- **Work request**: Where a line of the material contains the string "Self", copy that line.

======== Provided records ========

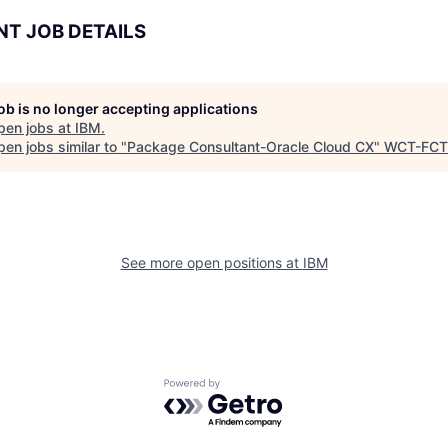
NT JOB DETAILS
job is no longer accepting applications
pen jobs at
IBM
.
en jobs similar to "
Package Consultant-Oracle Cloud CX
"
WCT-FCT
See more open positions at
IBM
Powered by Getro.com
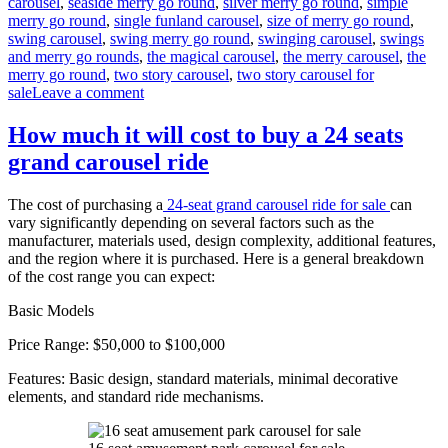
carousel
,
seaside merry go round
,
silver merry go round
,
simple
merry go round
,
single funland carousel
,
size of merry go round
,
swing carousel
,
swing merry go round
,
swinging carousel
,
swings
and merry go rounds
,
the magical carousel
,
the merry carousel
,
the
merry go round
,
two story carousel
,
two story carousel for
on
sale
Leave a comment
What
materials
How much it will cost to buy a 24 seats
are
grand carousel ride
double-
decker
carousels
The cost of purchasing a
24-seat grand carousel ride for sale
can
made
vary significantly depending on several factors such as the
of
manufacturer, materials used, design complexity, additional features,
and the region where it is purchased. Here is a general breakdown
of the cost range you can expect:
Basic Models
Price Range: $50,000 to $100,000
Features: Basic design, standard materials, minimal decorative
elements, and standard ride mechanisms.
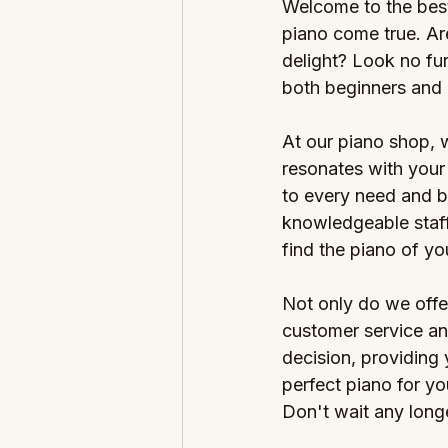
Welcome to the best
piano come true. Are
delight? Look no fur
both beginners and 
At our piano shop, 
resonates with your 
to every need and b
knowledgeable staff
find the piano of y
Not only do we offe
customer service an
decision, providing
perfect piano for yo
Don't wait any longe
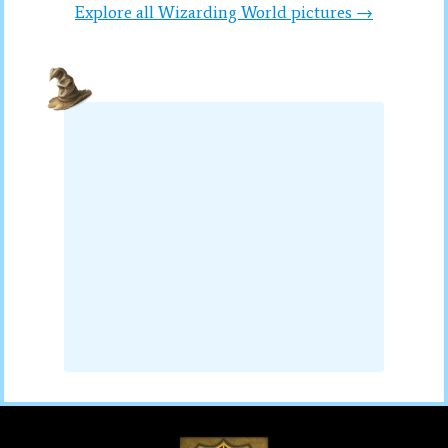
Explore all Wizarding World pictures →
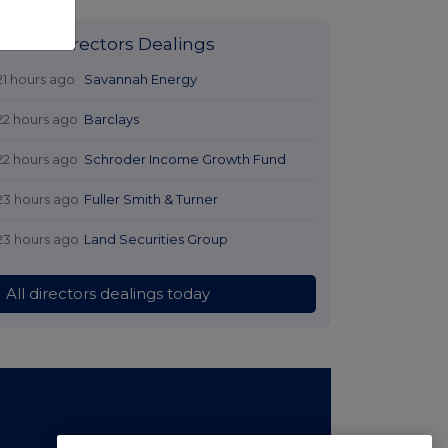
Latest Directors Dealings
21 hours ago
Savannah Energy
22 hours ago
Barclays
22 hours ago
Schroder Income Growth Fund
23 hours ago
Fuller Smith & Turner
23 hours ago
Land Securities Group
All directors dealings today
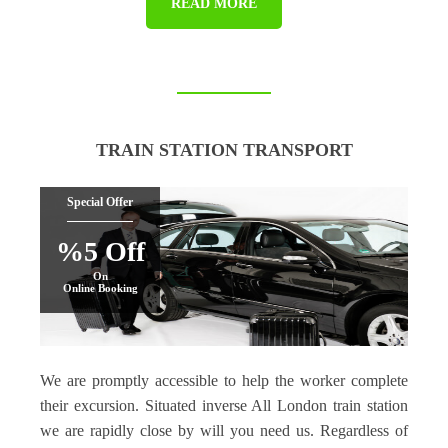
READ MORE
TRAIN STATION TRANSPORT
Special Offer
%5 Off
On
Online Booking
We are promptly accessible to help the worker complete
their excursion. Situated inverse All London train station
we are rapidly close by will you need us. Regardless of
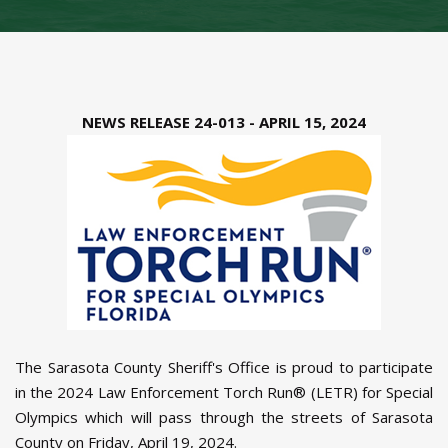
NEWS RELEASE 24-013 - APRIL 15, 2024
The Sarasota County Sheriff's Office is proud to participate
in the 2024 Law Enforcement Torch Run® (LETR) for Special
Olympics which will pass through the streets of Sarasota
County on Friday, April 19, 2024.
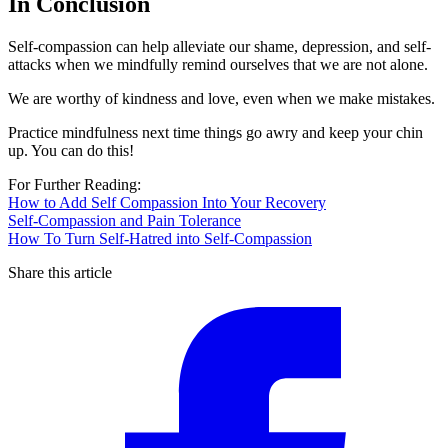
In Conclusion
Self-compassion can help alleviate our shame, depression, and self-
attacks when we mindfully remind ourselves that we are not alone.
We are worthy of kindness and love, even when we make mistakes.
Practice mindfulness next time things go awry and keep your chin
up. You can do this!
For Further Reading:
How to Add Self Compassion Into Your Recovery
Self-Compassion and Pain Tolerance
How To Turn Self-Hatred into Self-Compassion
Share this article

========

- **Problem solution**:
Self-compassion can help alleviate our shame, depression, and self-
How to Add Self Compassion Into Your Recovery
Self-Compassion and Pain Tolerance
How To Turn Self-Hatred into Self-Compassion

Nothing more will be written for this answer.